The larger companies tended to arrive with slick pre-prepared presentations they were reluctant to deviate from. The best meetings were the ones in which we could abandon the presentation and delve more deeply into the areas we were interested in.
Mundy’s portfolio is heavily weighted to larger companies and he said at the conference that he does not invest in smaller companies: ‘It is not an area we are good at so we do not bother with them.’
I will leave Atkinson aside as NAIT’s track record is a bit short, but Darwall’s portfolio is also dominated by large caps. Both Mundy and Darwall are running focused 40-odd stock portfolios (I think this is often a sign of a good manager as it means they have courage in their convictions). So perhaps Darwall is just good at getting the managers of these companies to open up to him.
For Huang, the close contact her analysts have with management is essential for identifying those companies that may be being less than honest in their accounts. As the litany of Chinese companies that reversed into US cash shells and turned out to be frauds showed, having boots on the ground that can meet the management and kick the tyres can make a real difference in markets such as China.

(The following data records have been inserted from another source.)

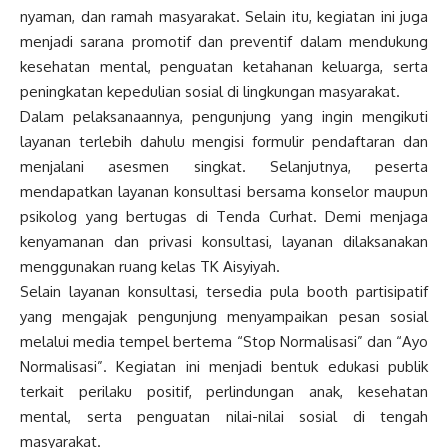
nyaman, dan ramah masyarakat. Selain itu, kegiatan ini juga
menjadi sarana promotif dan preventif dalam mendukung
kesehatan mental, penguatan ketahanan keluarga, serta
peningkatan kepedulian sosial di lingkungan masyarakat.
Dalam pelaksanaannya, pengunjung yang ingin mengikuti
layanan terlebih dahulu mengisi formulir pendaftaran dan
menjalani asesmen singkat. Selanjutnya, peserta
mendapatkan layanan konsultasi bersama konselor maupun
psikolog yang bertugas di Tenda Curhat. Demi menjaga
kenyamanan dan privasi konsultasi, layanan dilaksanakan
menggunakan ruang kelas TK Aisyiyah.
Selain layanan konsultasi, tersedia pula booth partisipatif
yang mengajak pengunjung menyampaikan pesan sosial
melalui media tempel bertema “Stop Normalisasi” dan “Ayo
Normalisasi”. Kegiatan ini menjadi bentuk edukasi publik
terkait perilaku positif, perlindungan anak, kesehatan
mental, serta penguatan nilai-nilai sosial di tengah
masyarakat.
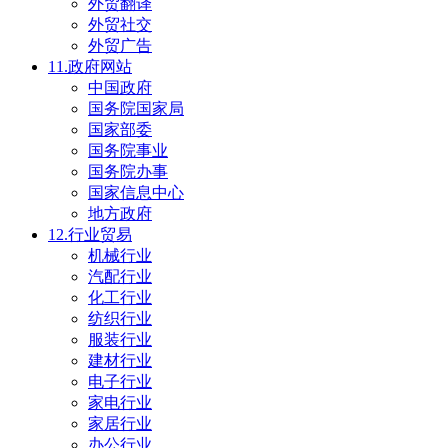
外贸翻译
外贸社交
外贸广告
11.政府网站
中国政府
国务院国家局
国家部委
国务院事业
国务院办事
国家信息中心
地方政府
12.行业贸易
机械行业
汽配行业
化工行业
纺织行业
服装行业
建材行业
电子行业
家电行业
家居行业
办公行业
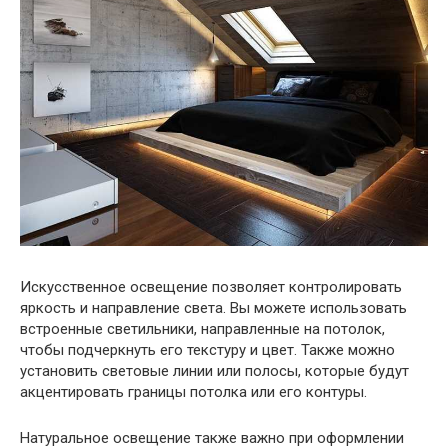
Искусственное освещение позволяет контролировать
яркость и направление света. Вы можете использовать
встроенные светильники, направленные на потолок,
чтобы подчеркнуть его текстуру и цвет. Также можно
установить световые линии или полосы, которые будут
акцентировать границы потолка или его контуры.
Натуральное освещение также важно при оформлении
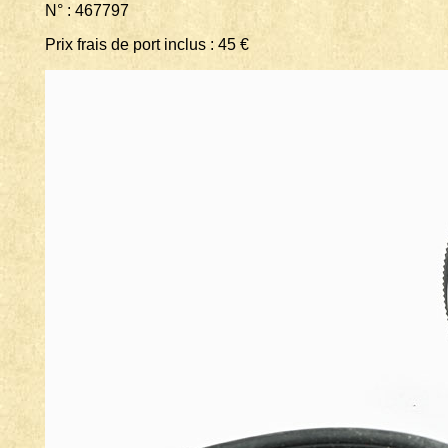
N° : 467797
Prix frais de port inclus : 45 €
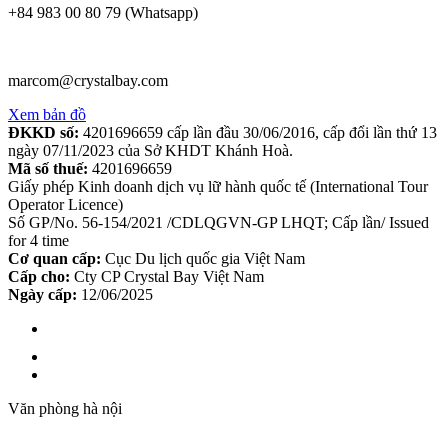
+84 983 00 80 79 (Whatsapp)
marcom@crystalbay.com
Xem bản đồ
ĐKKD số:
4201696659 cấp lần đầu 30/06/2016, cấp đổi lần thứ 13
ngày 07/11/2023 của Sở KHDT Khánh Hoà.
Mã số thuế:
4201696659
Giấy phép Kinh doanh dịch vụ lữ hành quốc tế (International Tour
Operator Licence)
Số GP/No. 56-154/2021 /CDLQGVN-GP LHQT; Cấp lần/ Issued
for 4 time
Cơ quan cấp:
Cục Du lịch quốc gia Việt Nam
Cấp cho:
Cty CP Crystal Bay Việt Nam
Ngày cấp:
12/06/2025
Văn phòng hà nội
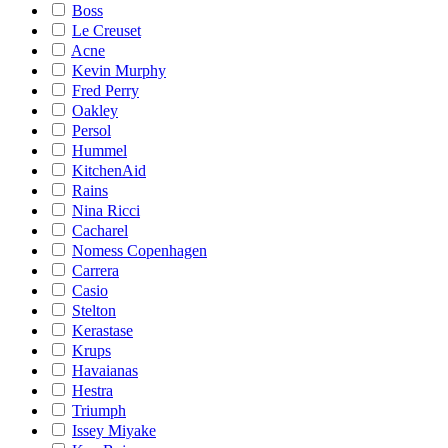
Boss
Le Creuset
Acne
Kevin Murphy
Fred Perry
Oakley
Persol
Hummel
KitchenAid
Rains
Nina Ricci
Cacharel
Nomess Copenhagen
Carrera
Casio
Stelton
Kerastase
Krups
Havaianas
Hestra
Triumph
Issey Miyake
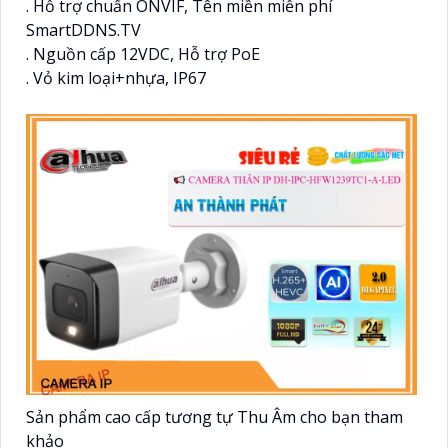
. Hỗ trợ chuẩn ONVIF, Tên miền miễn phí
SmartDDNS.TV
. Nguồn cấp 12VDC, Hỗ trợ PoE
. Vỏ kim loại+nhựa, IP67
Sản phẩm cao cấp tương tự Thu Âm cho bạn tham
khảo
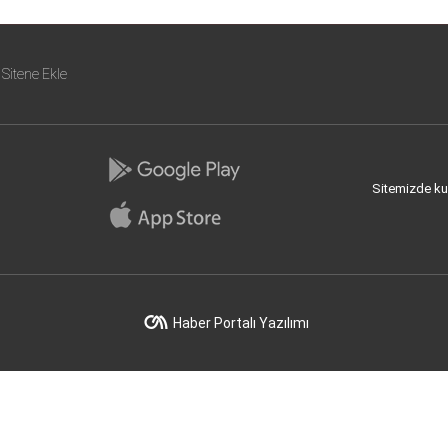
Sitene Ekle
Sitemizde kull
Haber Portalı Yazılımı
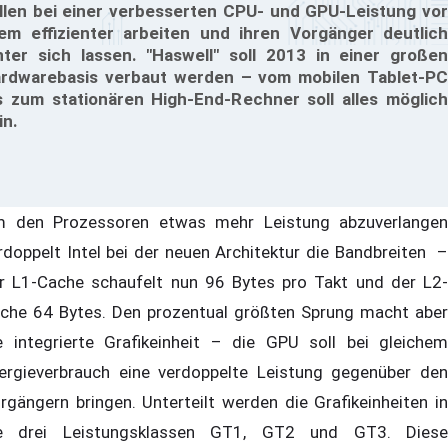
llen bei einer verbesserten CPU- und GPU-Leistung vor
lem effizienter arbeiten und ihren Vorgänger deutlich
nter sich lassen. "Haswell" soll 2013 in einer großen
rdwarebasis verbaut werden – vom mobilen Tablet-PC
s zum stationären High-End-Rechner soll alles möglich
in.
 den Prozessoren etwas mehr Leistung abzuverlangen
rdoppelt Intel bei der neuen Architektur die Bandbreiten –
r L1-Cache schaufelt nun 96 Bytes pro Takt und der L2-
che 64 Bytes. Den prozentual größten Sprung macht aber
e integrierte Grafikeinheit – die GPU soll bei gleichem
ergieverbrauch eine verdoppelte Leistung gegenüber den
rgängern bringen. Unterteilt werden die Grafikeinheiten in
e drei Leistungsklassen GT1, GT2 und GT3. Diese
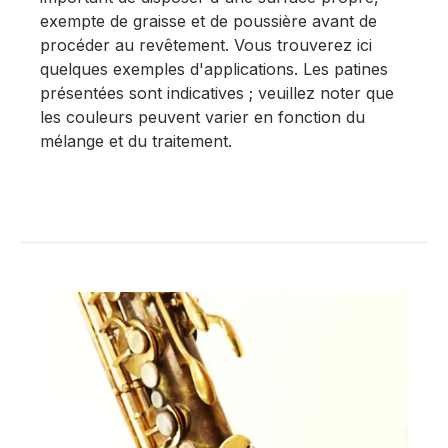
exempte de graisse et de poussière avant de
procéder au revêtement. Vous trouverez ici
quelques exemples d'applications. Les patines
présentées sont indicatives ; veuillez noter que
les couleurs peuvent varier en fonction du
mélange et du traitement.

The trust I bought today was JP Morgan Chinese. (I missed the bottom in this – early September 2012, around the time I wrote the article suggesting it might be a good time to buy it!) But I thought Huang presented a convincing argument at the conference that the uptick in Chinese share prices, which has been driven by a recovery in valuations from oversold levels, should continue as earnings start to recover.
Now that the hiatus of the leadership change is behind us, the government can focus more closely on the economy and the well-publicised problems such as non-performing loans and the wealth management products, some of which are definitely dodgy, are ‘known problems’ that they can tackle.
Growth may not return to previous levels, but a steady 8%-9% will serve investors well. Performance has been held back a little by their weighting in A shares, but Huang thinks retail investors may start to flood back to this market. The discount is still attractive, especially relative to Fidelity China.